What you have to do => Collect every line of the data below that contains the string "right", treating uppercase and lowercase letters as distinct.

Material shown =>

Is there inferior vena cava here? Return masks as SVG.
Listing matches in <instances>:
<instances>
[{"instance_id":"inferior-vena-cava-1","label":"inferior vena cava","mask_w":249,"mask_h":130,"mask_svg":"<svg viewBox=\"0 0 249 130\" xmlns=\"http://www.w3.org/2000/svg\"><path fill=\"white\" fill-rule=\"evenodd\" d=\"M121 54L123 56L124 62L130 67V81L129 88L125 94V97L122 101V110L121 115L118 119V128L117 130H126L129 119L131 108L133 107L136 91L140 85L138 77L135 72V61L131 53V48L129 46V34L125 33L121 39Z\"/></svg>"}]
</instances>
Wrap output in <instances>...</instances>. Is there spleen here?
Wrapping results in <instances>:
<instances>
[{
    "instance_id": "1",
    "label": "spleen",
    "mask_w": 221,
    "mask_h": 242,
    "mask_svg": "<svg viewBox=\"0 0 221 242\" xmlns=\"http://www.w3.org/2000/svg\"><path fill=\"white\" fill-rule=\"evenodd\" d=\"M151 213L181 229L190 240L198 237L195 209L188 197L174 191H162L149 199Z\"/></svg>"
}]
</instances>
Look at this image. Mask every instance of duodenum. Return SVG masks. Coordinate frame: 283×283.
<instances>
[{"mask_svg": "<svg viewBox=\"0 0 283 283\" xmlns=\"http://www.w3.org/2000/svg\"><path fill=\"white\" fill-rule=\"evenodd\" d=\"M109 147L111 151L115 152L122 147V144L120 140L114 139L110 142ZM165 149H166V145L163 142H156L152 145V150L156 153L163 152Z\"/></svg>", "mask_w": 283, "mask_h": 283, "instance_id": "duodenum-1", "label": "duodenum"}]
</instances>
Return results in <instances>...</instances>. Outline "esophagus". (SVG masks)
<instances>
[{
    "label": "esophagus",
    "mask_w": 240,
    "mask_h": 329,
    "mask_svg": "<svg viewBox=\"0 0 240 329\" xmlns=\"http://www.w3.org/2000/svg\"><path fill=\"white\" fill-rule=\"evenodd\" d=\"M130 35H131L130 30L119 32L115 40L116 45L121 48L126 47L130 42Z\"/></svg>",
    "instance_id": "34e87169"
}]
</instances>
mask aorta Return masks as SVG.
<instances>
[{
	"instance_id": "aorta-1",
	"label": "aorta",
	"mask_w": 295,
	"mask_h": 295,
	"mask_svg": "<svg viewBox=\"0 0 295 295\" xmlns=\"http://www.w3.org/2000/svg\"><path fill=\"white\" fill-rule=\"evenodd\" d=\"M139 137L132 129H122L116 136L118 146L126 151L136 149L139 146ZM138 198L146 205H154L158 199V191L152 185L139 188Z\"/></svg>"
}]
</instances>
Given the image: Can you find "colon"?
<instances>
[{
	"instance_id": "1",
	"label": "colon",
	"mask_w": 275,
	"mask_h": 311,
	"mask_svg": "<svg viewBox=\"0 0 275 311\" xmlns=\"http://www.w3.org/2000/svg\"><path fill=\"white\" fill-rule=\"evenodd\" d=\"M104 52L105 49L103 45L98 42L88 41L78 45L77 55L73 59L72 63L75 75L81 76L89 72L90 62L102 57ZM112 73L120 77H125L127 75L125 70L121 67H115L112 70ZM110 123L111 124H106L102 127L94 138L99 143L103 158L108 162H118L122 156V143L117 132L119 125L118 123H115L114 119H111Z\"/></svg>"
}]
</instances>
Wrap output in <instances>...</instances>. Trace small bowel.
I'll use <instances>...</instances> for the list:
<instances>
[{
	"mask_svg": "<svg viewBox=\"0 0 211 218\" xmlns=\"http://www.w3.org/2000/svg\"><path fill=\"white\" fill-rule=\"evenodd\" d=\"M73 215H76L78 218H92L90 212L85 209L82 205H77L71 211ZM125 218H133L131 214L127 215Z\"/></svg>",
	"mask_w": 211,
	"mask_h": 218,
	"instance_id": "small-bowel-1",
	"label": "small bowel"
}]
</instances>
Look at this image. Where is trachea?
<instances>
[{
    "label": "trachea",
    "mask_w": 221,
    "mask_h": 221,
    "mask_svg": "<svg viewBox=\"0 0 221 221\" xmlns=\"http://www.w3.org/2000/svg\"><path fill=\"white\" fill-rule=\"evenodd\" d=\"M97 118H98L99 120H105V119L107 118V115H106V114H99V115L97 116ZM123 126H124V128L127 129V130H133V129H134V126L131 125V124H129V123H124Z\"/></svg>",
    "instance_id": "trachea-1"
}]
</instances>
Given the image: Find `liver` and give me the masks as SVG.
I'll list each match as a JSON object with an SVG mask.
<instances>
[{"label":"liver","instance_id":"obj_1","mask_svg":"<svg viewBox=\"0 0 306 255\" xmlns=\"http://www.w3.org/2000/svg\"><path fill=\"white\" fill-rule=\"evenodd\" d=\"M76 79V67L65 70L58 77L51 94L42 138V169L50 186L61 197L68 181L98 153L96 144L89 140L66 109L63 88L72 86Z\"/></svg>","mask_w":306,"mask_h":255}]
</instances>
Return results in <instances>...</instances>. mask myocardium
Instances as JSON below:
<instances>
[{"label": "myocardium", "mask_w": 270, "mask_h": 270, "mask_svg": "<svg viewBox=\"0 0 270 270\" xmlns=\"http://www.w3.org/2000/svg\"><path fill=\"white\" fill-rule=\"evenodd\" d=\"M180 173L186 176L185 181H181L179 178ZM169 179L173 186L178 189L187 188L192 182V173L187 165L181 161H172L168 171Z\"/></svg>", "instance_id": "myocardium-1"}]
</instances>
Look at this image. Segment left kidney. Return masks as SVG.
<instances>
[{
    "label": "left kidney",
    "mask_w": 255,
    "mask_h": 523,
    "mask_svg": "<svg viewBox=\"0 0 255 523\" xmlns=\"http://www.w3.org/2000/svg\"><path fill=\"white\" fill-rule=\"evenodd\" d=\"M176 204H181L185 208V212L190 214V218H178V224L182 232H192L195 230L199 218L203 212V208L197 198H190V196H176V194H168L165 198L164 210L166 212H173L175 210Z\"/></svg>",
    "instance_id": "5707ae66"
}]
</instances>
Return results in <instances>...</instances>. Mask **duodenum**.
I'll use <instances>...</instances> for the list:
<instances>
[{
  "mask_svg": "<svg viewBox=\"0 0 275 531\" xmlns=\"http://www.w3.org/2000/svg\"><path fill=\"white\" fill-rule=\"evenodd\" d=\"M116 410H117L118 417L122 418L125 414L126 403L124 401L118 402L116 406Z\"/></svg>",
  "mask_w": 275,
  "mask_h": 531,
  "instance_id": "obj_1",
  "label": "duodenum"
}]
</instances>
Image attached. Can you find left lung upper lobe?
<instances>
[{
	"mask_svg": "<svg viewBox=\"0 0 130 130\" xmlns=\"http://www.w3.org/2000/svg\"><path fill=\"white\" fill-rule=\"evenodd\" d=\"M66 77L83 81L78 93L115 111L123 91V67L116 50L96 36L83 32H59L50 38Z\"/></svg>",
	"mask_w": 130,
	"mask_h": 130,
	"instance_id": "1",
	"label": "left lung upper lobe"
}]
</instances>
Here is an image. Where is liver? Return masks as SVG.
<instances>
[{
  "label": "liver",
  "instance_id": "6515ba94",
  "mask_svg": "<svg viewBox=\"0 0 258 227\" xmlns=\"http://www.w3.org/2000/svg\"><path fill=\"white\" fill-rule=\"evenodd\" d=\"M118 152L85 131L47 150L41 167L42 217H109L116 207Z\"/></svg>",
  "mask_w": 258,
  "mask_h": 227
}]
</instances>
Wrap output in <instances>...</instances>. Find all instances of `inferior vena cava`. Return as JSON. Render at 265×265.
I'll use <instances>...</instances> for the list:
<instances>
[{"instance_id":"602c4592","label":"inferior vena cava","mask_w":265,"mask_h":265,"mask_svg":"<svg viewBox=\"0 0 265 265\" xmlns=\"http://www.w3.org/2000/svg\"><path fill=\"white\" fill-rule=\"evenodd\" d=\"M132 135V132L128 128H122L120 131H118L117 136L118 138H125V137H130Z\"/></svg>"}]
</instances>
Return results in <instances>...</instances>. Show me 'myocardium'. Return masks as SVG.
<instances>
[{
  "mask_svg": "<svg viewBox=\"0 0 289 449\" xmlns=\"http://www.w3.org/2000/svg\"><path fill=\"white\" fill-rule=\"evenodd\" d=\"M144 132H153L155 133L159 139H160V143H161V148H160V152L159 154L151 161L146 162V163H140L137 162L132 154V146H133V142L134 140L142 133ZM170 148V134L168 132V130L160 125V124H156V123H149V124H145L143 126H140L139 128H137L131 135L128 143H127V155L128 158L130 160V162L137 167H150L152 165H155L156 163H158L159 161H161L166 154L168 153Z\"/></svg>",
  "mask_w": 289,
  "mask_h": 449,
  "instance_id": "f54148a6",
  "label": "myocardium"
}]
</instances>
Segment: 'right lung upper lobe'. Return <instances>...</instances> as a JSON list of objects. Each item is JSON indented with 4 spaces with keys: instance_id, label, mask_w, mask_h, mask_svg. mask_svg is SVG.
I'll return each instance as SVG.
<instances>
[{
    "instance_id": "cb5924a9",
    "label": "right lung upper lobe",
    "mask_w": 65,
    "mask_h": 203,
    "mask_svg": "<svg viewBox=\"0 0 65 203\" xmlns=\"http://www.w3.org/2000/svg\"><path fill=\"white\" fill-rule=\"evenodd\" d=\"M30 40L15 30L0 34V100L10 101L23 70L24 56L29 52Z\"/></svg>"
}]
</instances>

Complete response =>
Segment: 'right lung upper lobe'. Return <instances>...</instances> as a JSON list of objects. Each item is JSON indented with 4 spaces with keys: instance_id, label, mask_w, mask_h, mask_svg. mask_svg is SVG.
    "label": "right lung upper lobe",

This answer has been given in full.